### REQUIRED ACTION 1
From the hunk headers in the bcachefs commit page below (the lines that begin with "......@@"), list every function name that follows the line-range markers.

### SOURCE EXTRACT

- - - - - - -

Commit bc970cec authored by Kent Overstreet's avatar Kent Overstreet Committed by Kent Overstreet

bcachefs: Fix two more deadlocks

Deadlock on shutdown:

btree_update_nodes_written() unblocks btree nodes from being written;
after doing so, it has to check if they were marked as needing to be
written and if so kick off those writes - if that doesn't happen, we'll
never release journal pins and shutdown will get stuck when flushing the
journal.

There was an error path where this didn't happen, because in the error
path we don't actually want those btree nodes write to happen; however,
we still have to kick off the write path so the journal pins get
released. The btree write path checks if we're in a journal error state
and doesn't do the actual write if we are.

Also - there was another deadlock because btree_update_nodes_written()
was taking the btree update off of the unwritten_list too soon - before
getting a journal reservation, which could fail and have to be retried.
Signed-off-by: default avatarKent Overstreet <kent.overstreet@gmail.com>
Signed-off-by: default avatarKent Overstreet <kent.overstreet@linux.dev>
parent 5b6d505a
......@@ -1626,6 +1626,11 @@ void __bch2_btree_node_write(struct bch_fs *c, struct btree *b,
* reflect that those writes were done and the data flushed from the
* journal:
*
* Also on journal error, the pending write may have updates that were
* never journalled (interior nodes, see btree_update_nodes_written()) -
* it's critical that we don't do the write in that case otherwise we
* will have updates visible that weren't in the journal:
*
* Make sure to update b->written so bch2_btree_init_next() doesn't
* break:
*/
......
......@@ -586,12 +586,12 @@ static void __bch2_btree_update_free(struct btree_update *as)
bch2_journal_pin_drop(&c->journal, &as->journal);
bch2_journal_pin_flush(&c->journal, &as->journal);
BUG_ON((as->nr_new_nodes || as->nr_pending) &&
!bch2_journal_error(&c->journal));;
BUG_ON(as->nr_new_nodes || as->nr_pending);
if (as->reserve)
bch2_btree_reserve_put(c, as->reserve);
list_del(&as->unwritten_list);
list_del(&as->list);
closure_debug_destroy(&as->cl);
......@@ -625,12 +625,12 @@ static inline bool six_trylock_intentwrite(struct six_lock *lock)

- - - - - - -

### INPUT
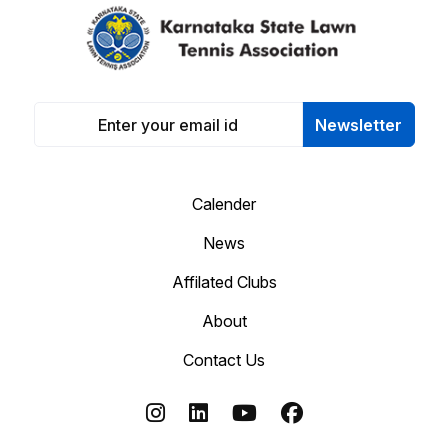
Newsletter
Calender
News
Affilated Clubs
About
Contact Us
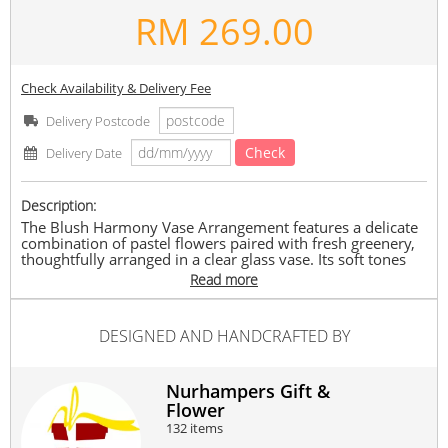
RM
269.00
Check Availability & Delivery Fee
Delivery Postcode
Check
Delivery Date
Description:
The Blush Harmony Vase Arrangement features a delicate
combination of pastel flowers paired with fresh greenery,
thoughtfully arranged in a clear glass vase. Its soft tones
and modern styling create a charming and uplifting gift,
Read more
perfect for brightening any space or occasion.
What’s Included
DESIGNED AND HANDCRAFTED BY
- 3 peach gerbera
- 3 light pink carnation
- 3 white eustoma
- Green leaves and fillers
Nurhampers Gift &
- Clear glass vase
Flower
132 items
Notes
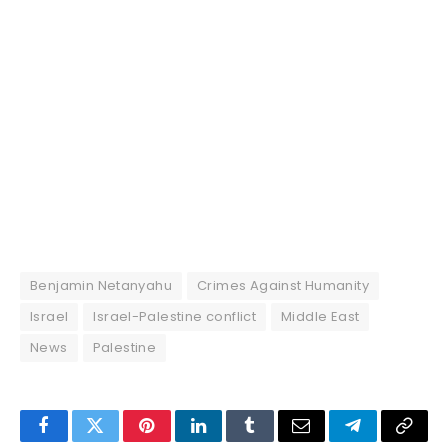
Benjamin Netanyahu
Crimes Against Humanity
Israel
Israel-Palestine conflict
Middle East
News
Palestine
Facebook
Twitter
Pinterest
LinkedIn
Tumblr
Email
Telegram
Copy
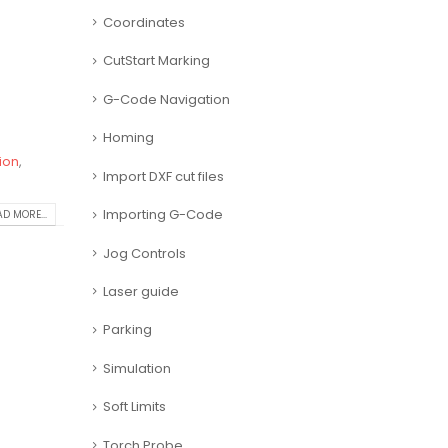
Coordinates
CutStart Marking
G-Code Navigation
Homing
ion
,
Import DXF cut files
Importing G-Code
D MORE...
Jog Controls
Laser guide
Parking
Simulation
Soft Limits
Torch Probe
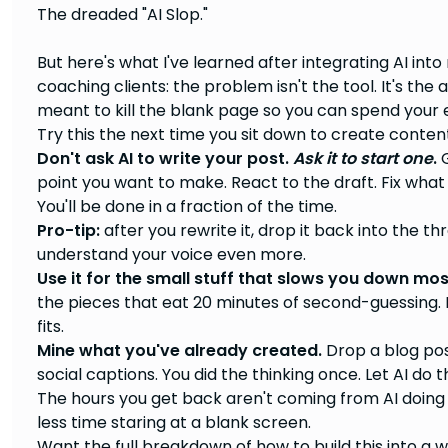
The dreaded "AI Slop."
But here's what I've learned after integrating AI in
coaching clients: the problem isn't the tool. It's the 
meant to kill the blank page so you can spend your 
Try this the next time you sit down to create conten
Don't ask AI to write your post.
Ask it to start one
.
G
point you want to make. React to the draft. Fix what 
You'll be done in a fraction of the time.
Pro-tip:
after you rewrite it, drop it back into the thre
understand your voice even more.
Use it for the small stuff that slows you down mos
the pieces that eat 20 minutes of second-guessing. L
fits.
Mine what you've already created.
Drop a blog post
social captions. You did the thinking once. Let AI do
The hours you get back aren't coming from AI doin
less time staring at a blank screen.
Want the full breakdown of how to build this into a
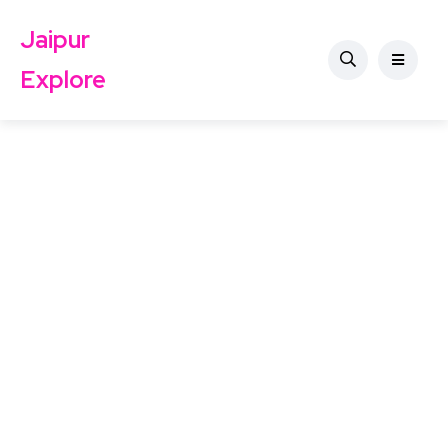
Jaipur
Explore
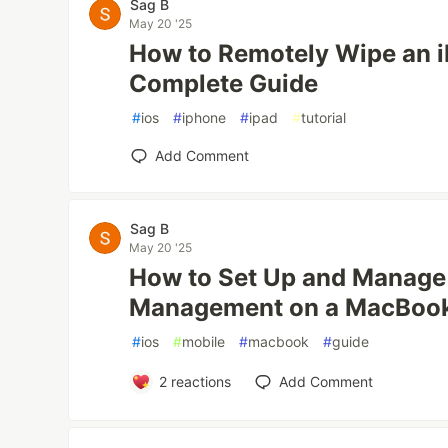
Sag B
May 20 '25
How to Remotely Wipe an i
Complete Guide
#
ios
#
iphone
#
ipad
#
tutorial
Add Comment
Sag B
May 20 '25
How to Set Up and Manag
Management on a MacBook
#
ios
#
mobile
#
macbook
#
guide
2
reactions
Add Comment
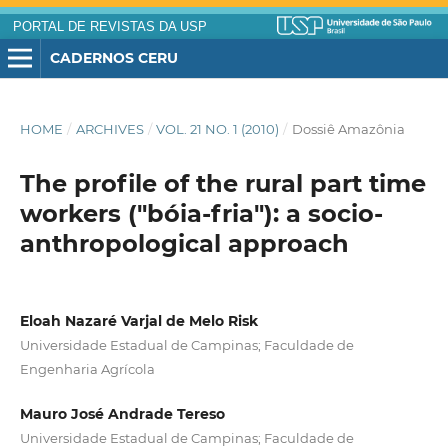
PORTAL DE REVISTAS DA USP
CADERNOS CERU
HOME
/
ARCHIVES
/
VOL. 21 NO. 1 (2010)
/
Dossiê Amazônia
The profile of the rural part time
workers ("bóia-fria"): a socio-
anthropological approach
Eloah Nazaré Varjal de Melo Risk
Universidade Estadual de Campinas; Faculdade de
Engenharia Agrícola
Mauro José Andrade Tereso
Universidade Estadual de Campinas; Faculdade de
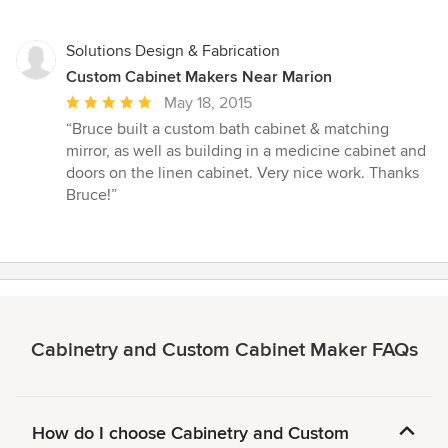
Solutions Design & Fabrication
Custom Cabinet Makers Near Marion
Average
May 18, 2015
rating:
“Bruce built a custom bath cabinet & matching
5
mirror, as well as building in a medicine cabinet and
out
doors on the linen cabinet. Very nice work. Thanks
of
Bruce!”
5
stars
Cabinetry and Custom Cabinet Maker FAQs
How do I choose Cabinetry and Custom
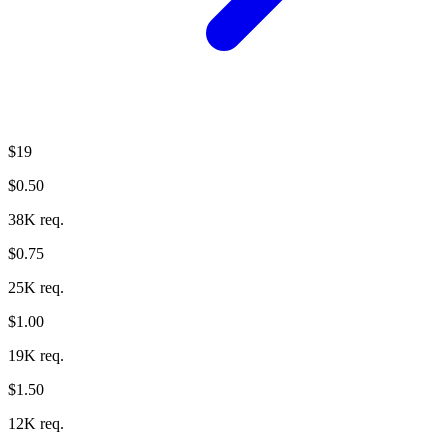
$19
$0.50
38K req.
$0.75
25K req.
$1.00
19K req.
$1.50
12K req.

- - - - - - -

### REQUIRED ACTION 2
Format the entries as a Markdown table with columns No. and Line, from the start of the entries up to and including the line with "Torch Probe". Include only these lines, number each row, skip blank lines, and leave the pictures out.

### EXERCISE RESULT 1
- __bch2_btree_node_write
- __bch2_btree_update_free
- six_trylock_intentwrite

### EXERCISE RESULT 2
| No. | Line |
|---|---|
| 1 | Newsletter |
| 2 | Calender |
| 3 | News |
| 4 | Affilated Clubs |
| 5 | About |
| 6 | Contact Us |
| 7 | RM |
| 8 | 269.00 |
| 9 | Check Availability & Delivery Fee |
| 10 | Delivery Postcode |
| 11 | Check |
| 12 | Delivery Date |
| 13 | Description: |
| 14 | The Blush Harmony Vase Arrangement features a delicate |
| 15 | combination of pastel flowers paired with fresh greenery, |
| 16 | thoughtfully arranged in a clear glass vase. Its soft tones |
| 17 | and modern styling create a charming and uplifting gift, |
| 18 | Read more |
| 19 | perfect for brightening any space or occasion. |
| 20 | What’s Included |
| 21 | DESIGNED AND HANDCRAFTED BY |
| 22 | - 3 peach gerbera |
| 23 | - 3 light pink carnation |
| 24 | - 3 white eustoma |
| 25 | - Green leaves and fillers |
| 26 | Nurhampers Gift & |
| 27 | - Clear glass vase |
| 28 | Flower |
| 29 | 132 items |
| 30 | Notes |
| 31 | Benjamin Netanyahu |
| 32 | Crimes Against Humanity |
| 33 | Israel |
| 34 | Israel-Palestine conflict |
| 35 | Middle East |
| 36 | News |
| 37 | Palestine |
| 38 | Facebook |
| 39 | Twitter |
| 40 | Pinterest |
| 41 | LinkedIn |
| 42 | Tumblr |
| 43 | Email |
| 44 | Telegram |
| 45 | Copy |
| 46 | Coordinates |
| 47 | CutStart Marking |
| 48 | G-Code Navigation |
| 49 | Homing |
| 50 | ion |
| 51 | , |
| 52 | Import DXF cut files |
| 53 | Importing G-Code |
| 54 | D MORE... |
| 55 | Jog Controls |
| 56 | Laser guide |
| 57 | Parking |
| 58 | Simulation |
| 59 | Soft Limits |
| 60 | Torch Probe |